There are plenty of articles that talk about “optimising for the common case”, but nothing drives that rule home like encountering it in the real world, as I discovered recently while having dinner with my friends, Jim and Anna.

Jim does most of the cooking in their household (he’s mad about cooking), so Christmas and birthdays usually result in a few cooking gadgets being bought as presents, all of which need to find new homes in the kitchen. Since Anna is the better organiser, this job always falls to her.

After the kitchen has been rearranged, she always gives Jim a walk through of where things are now located: “See?

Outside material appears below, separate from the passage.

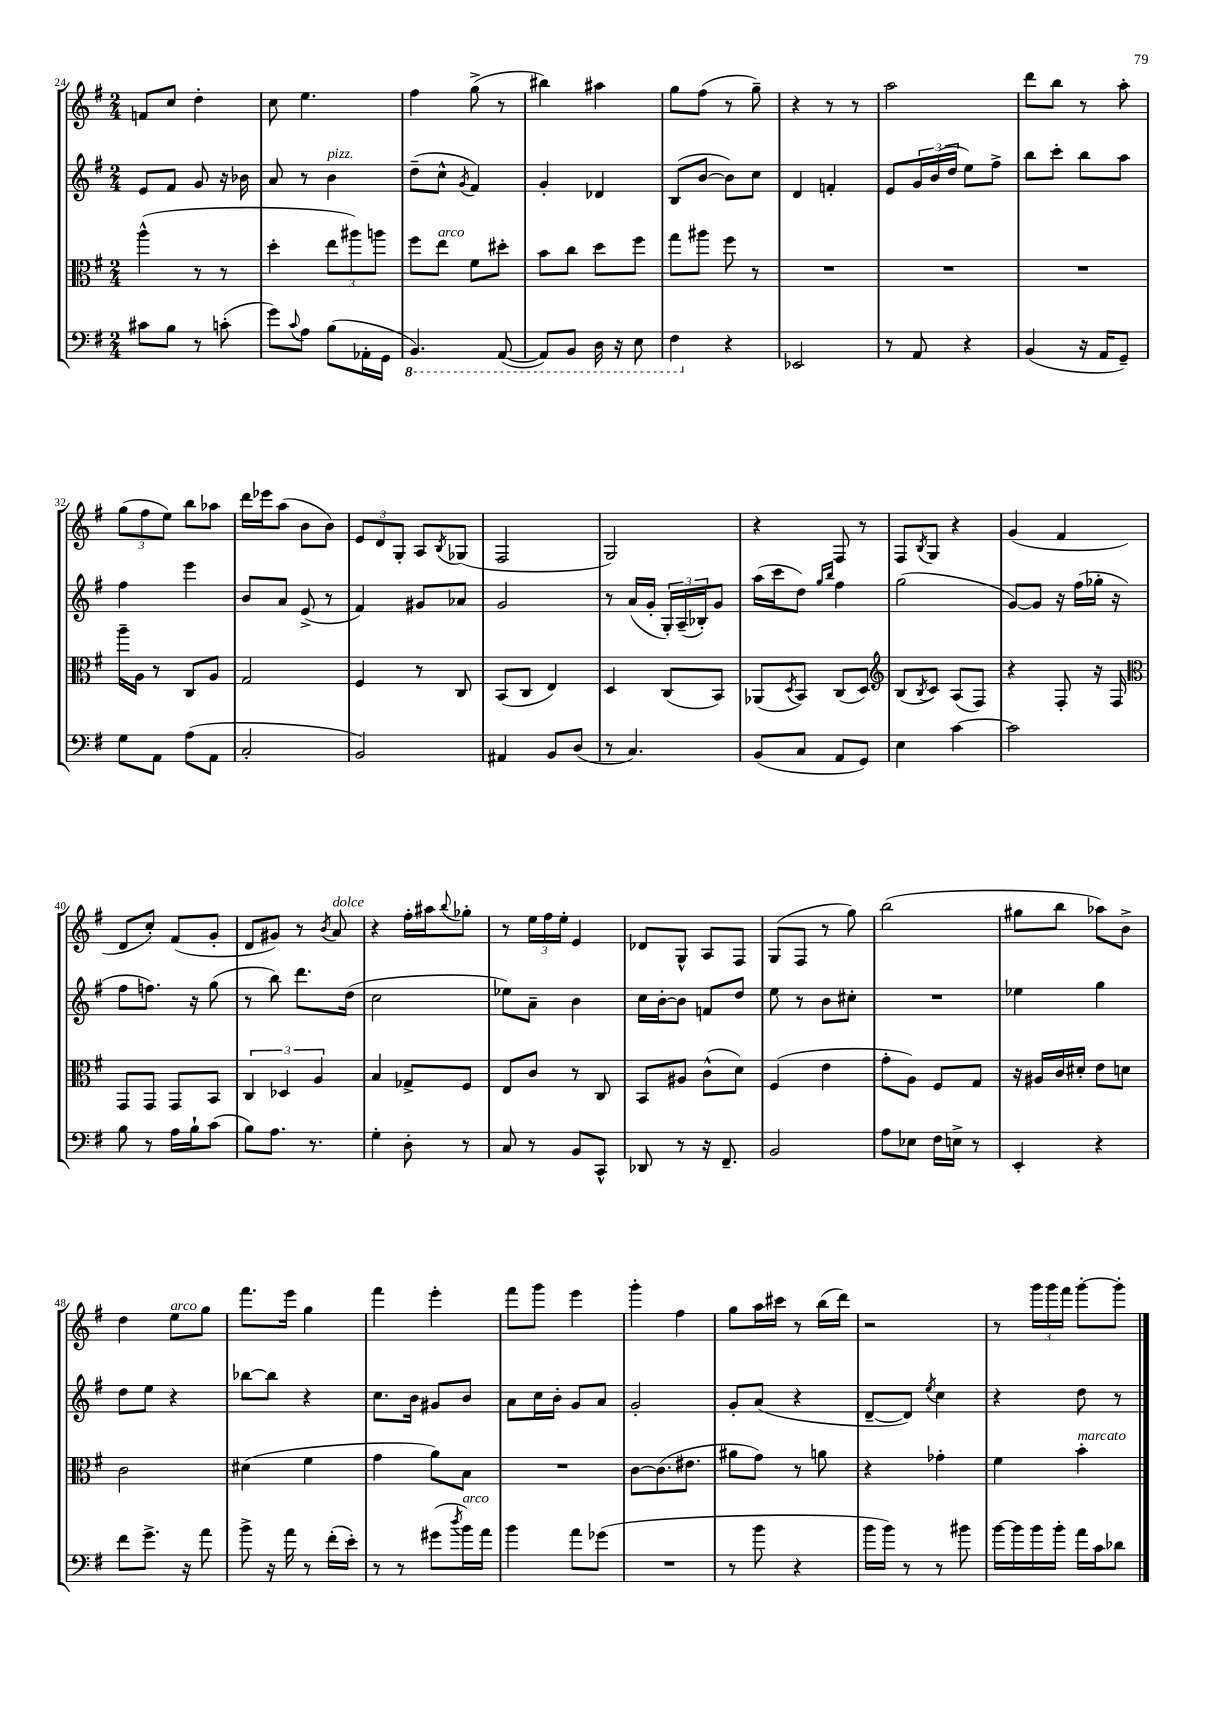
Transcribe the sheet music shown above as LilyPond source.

The new blender is next to the fruit bowl so we can have smoothies every morning for breakfast, and I put the Progressive International Green Asparagus Peeler on the hook next to pots so you’ll always know where it is.”

But the next time Jim tries to cook a meal he invariably discovers that one of the tools he uses the most is now stored at the back of the cupboard, or on top of it, or has been moved out of the kitchen altogether and now lives in a box under the stairs.

Jim’s culinary suffering is caused by one thing: Anna optimising the uncommon case.

The Common Case Is The Most Important

It can be difficult for a software engineer to focus on optimising things that will yield the largest reward. I often struggle myself. Instinctively, we’re drawn to the most complex and interesting areas because they’re the most fun, and the most important code isn’t always the most interesting.

Now, Anna is really good at organising and she enjoys it a lot. But even though her kitchen is always neat and tidy, it doesn’t mean it’s organisesd in a way that will have the most benefit for the person doing the cooking.

Who cares if the good china is sorted by size and colour if your one and only chef’s knife is stored in a cupboard so high you need ladders to reach it every time?

Find The Common Case

If Anna wants to know which utensils are the most important she could just ask Jim. He’s probably in tune enough with his cooking habits to answer accurately. But a more reliable method would be to observe him cooking monitor which ones he uses the most.

It’s the same thing with software. Engineers can ask their users what workflows or features they use the most (or worse, rely on their own intuition) but a far better way is to gather this data automatically through profiling or monitoring, or both.

Watch Out For Changes

Of course, things rarely stand still and it’s important to filter out the change that’s just noise from the change that has significance for day-to-day operations. Every once in a while Jim gets a present that replaces one of his faithful tools, and then it makes total sense to give that new gadget pride of place in the kitchen because it’s going to be used more than 95% of the other gadgets.

The optimisations of yesterday might no longer be applicable if your code base or user behaviour has changed significantly. You need to be vigilante and aware of when the common case has changed and has been replaced with something new.

Correct optimisation isn’t always about working on really hard and interesting problems, in fact, more often than not, it’s the really mundane code that offer the most gain when optimised.

It’s unfortunate that we can’t always be designing new algorithms or writing hand-crafted assembly, but then, real life isn’t all blenders and asparagus peelers either.